Nonetheless, the labels of a pleading are not determinative. “[An] insurer has a duty to defend if the complaint provides any basis for which the insurer provides coverage[,]” and the obligation of defendant to defend depends on whether any of the facts alleged in Winters’ complaint can reasonably be interpreted to include conduct within the coverage of the policy. Ledford v. Gutoski, 319 Or 397, 400, 877 P2d 80 (1994) (emphasis in original). Even if Winters’ complaint alleges some conduct outside the coverage for personal injury, defendant has a duty to defend if certain allegations of fact without amendment could impose liability for conduct covered by the policy. Here, Winters alleges that she was pinned against the wall while she was being sexually assaulted. A “false imprisonment” occurs when there is an unlawful restraint of one’s freedom of movement. The restraint need not be for more than a brief time, so long as the person being confined is aware of the confinement. See Lukas v. J. C. Penney Co., 233 Or 345, 353, 378 P2d 717 (1963). Winters’ allegations can reasonably be interpreted to satisfy the elements of the tort of false imprisonment without amendment. It follows that the coverage in the policy for false imprisonment and defendant’s duty to defend Little John’s against claims of false imprisonment could be triggered, assuming that Winters has alleged ultimate facts from which it can be inferred that Tuck was acting in his capacity as Winters’ supervisor at the time.

For the reasons previously discussed, none of the allegations in paragraphs 4, 7, 8, and 9 suffices to impute vicarious liability to Little John’s for false imprisonment under Chesterman. The conclusory allegation in paragraph 4 that Tuck was acting “at all material times in the scope of *227his employment” is just that — a bald conclusion. The duty of defendant to defend under the policy depends on whether these are “ultimate facts” alleged that, if true, would establish that Tuck was acting within the course of employment when he assaulted Winters. The only pertinent ultimate facts alleged by Winters are that Tuck was her supervisor at work and that she was “implored * * * to come over to his apartment to help him grieve the death of his brother.” To echo the court’s opinion in G.L., there is no allegation, and, I cannot imagine one, that the employee was acting for the purpose of furthering any interest of the employer when Tuck asked Winters to come to his apartment. 306 Or at 61.6

For the above reasons, the trial court did not err in granting summary judgment to defendant. I dissent.

The briefs and arguments in this ease were submitted after Chesterman but before Fearing and Lourim were decided.

Chesterman came to the court for review of a summary judgment for the employer.

In G.L., the court recognized that “[t]he most common limitation on employer liability is that the intentional act must have been undertaken with the intent of furthering the business purposes of the employer, however misguided that intent might seem.” 306 Or at 60.

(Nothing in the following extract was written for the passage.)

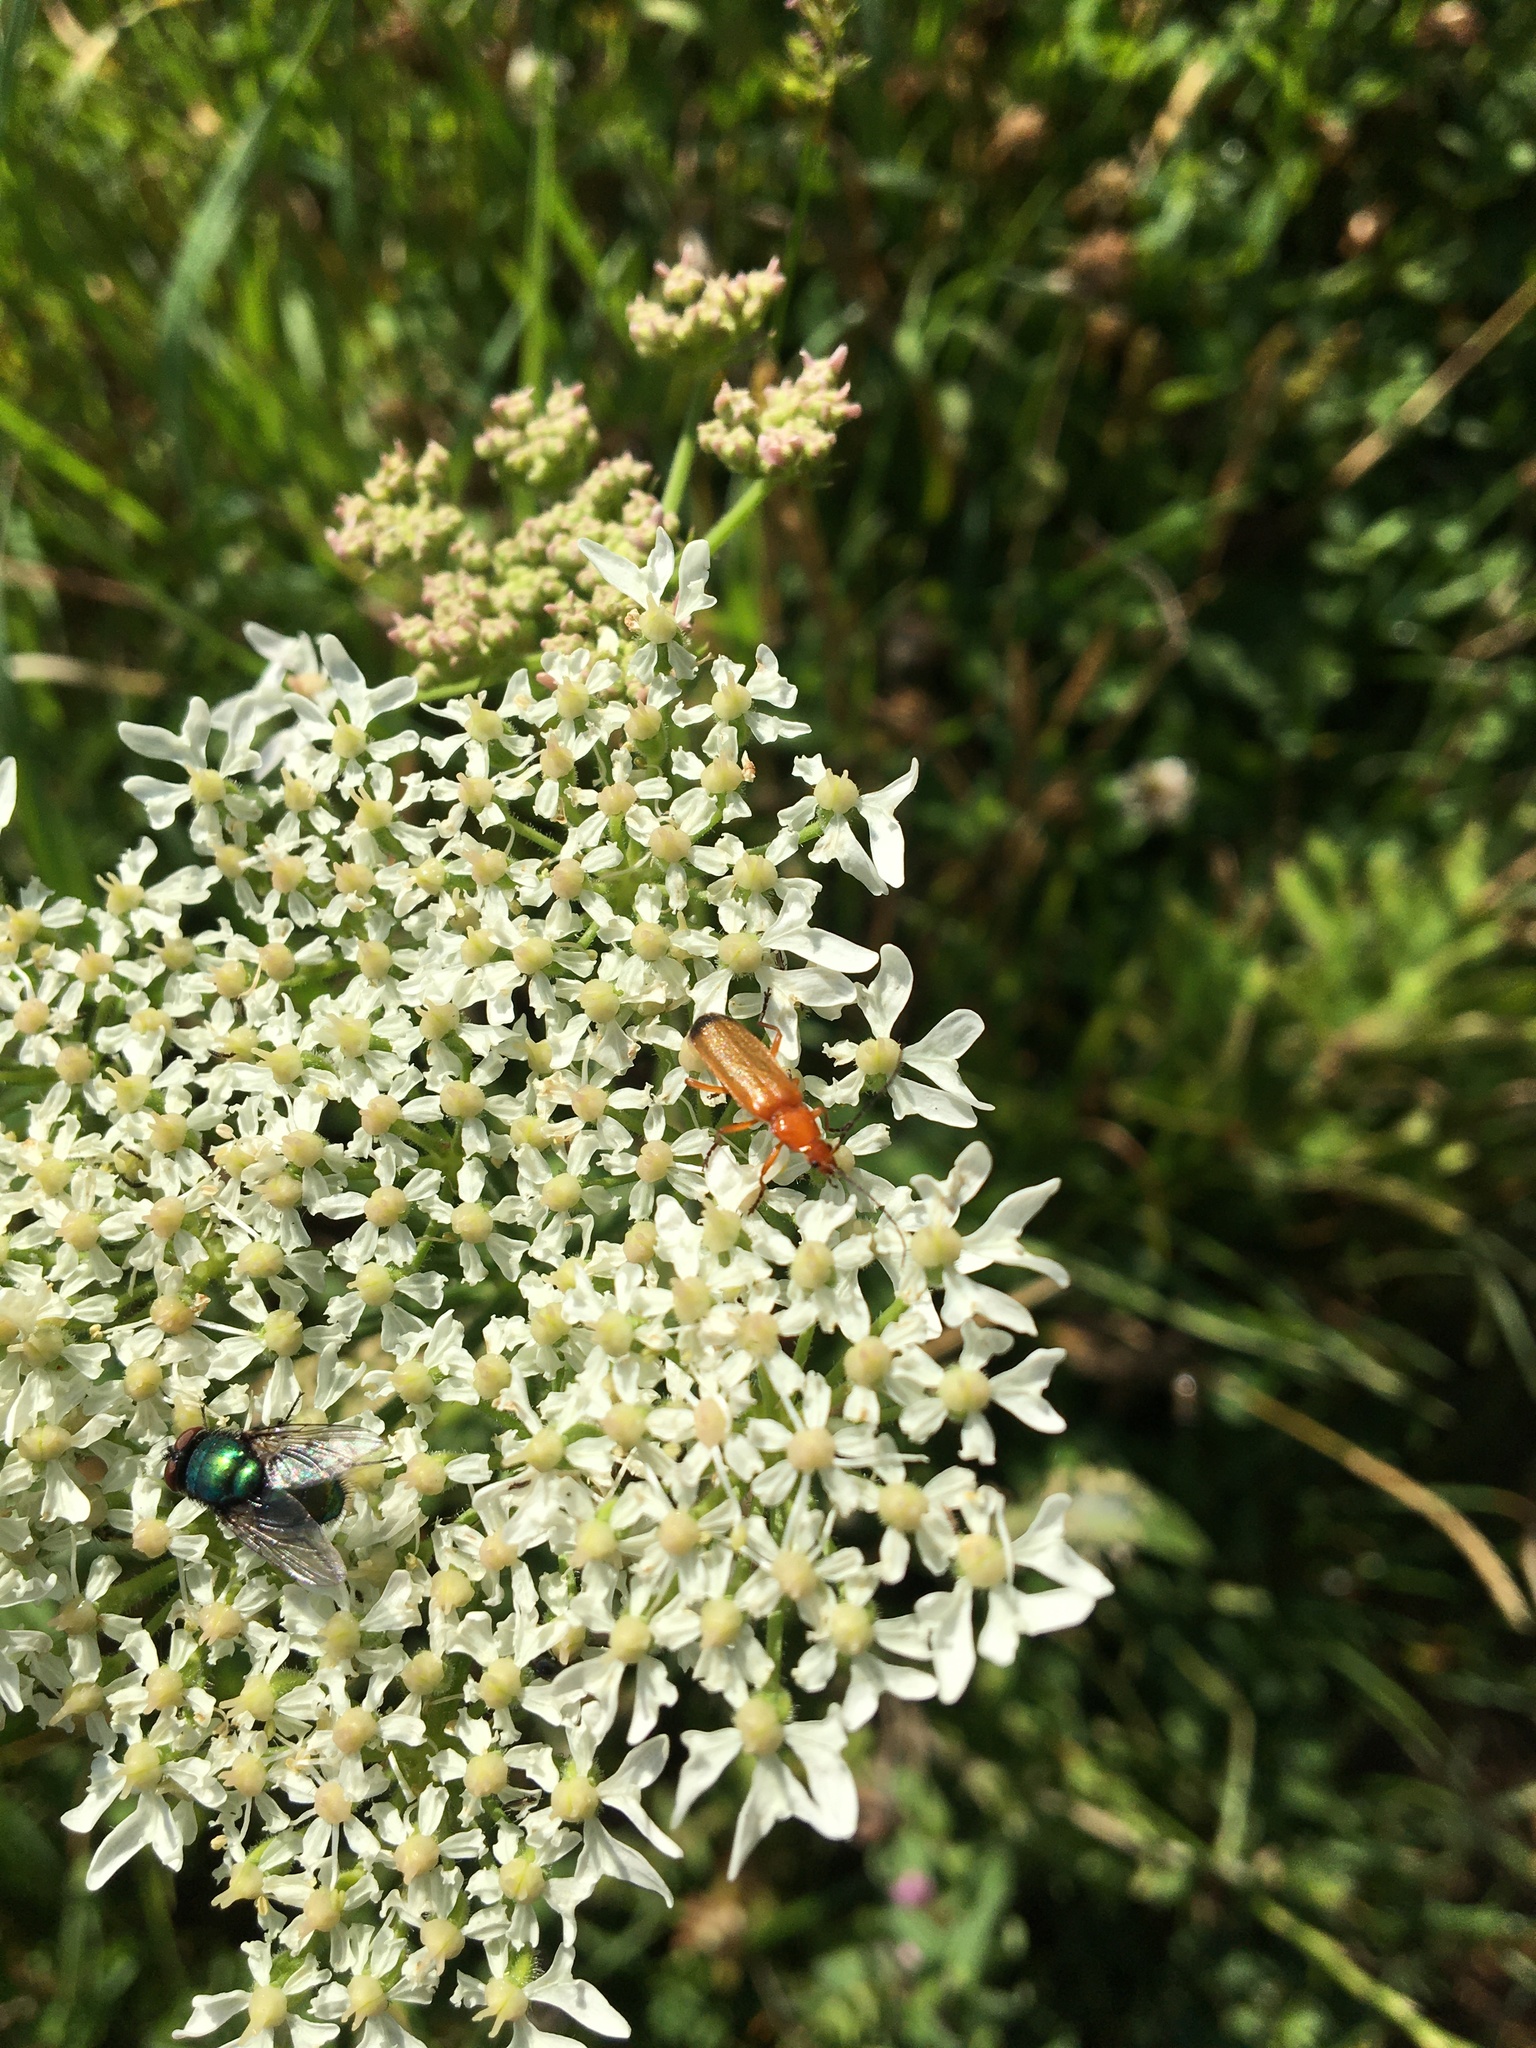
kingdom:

The logical extension of the majority’s reasoning is that an employer becomes vicariously liable for any tort committed by an employee against another employee during off-work hours if it can be shown that the tort is part of a continuing pattern of conduct that occurred during work hours. The majority’s rule, in effect, makes the employer the insurer of a supervisor’s off-work activities and extends the concept of vicarious liability beyond previously cognizable boundaries. Cf. Mains v. II Morrow, Inc., 128 Or App 625, 631-32, 877 P2d 88 (1994) (reviewing the connection between the policy of risk allocation underlying vicarious liability and the requirement that the employee act within the scope of employment).

According to her complaint, Winters alleges claims for “Sexual Harassment and Retaliation for Resisting Sexual Harassment-ORS 659.030,” “Wrongful Discharge for Resisting Sexual Harassment,” “Sexual Assault and Battery,” two counts of “Intentional Infliction of Severe Emotional Distress,” and aiding and abetting a violation of ORS 659.030.

In G.L., the plaintiff was sexually assaulted by a respiratory therapist employed at the defendant’s hospital where she was recovering from surgery. 306 Or at 56. The therapist was not treating her when the assault occurred.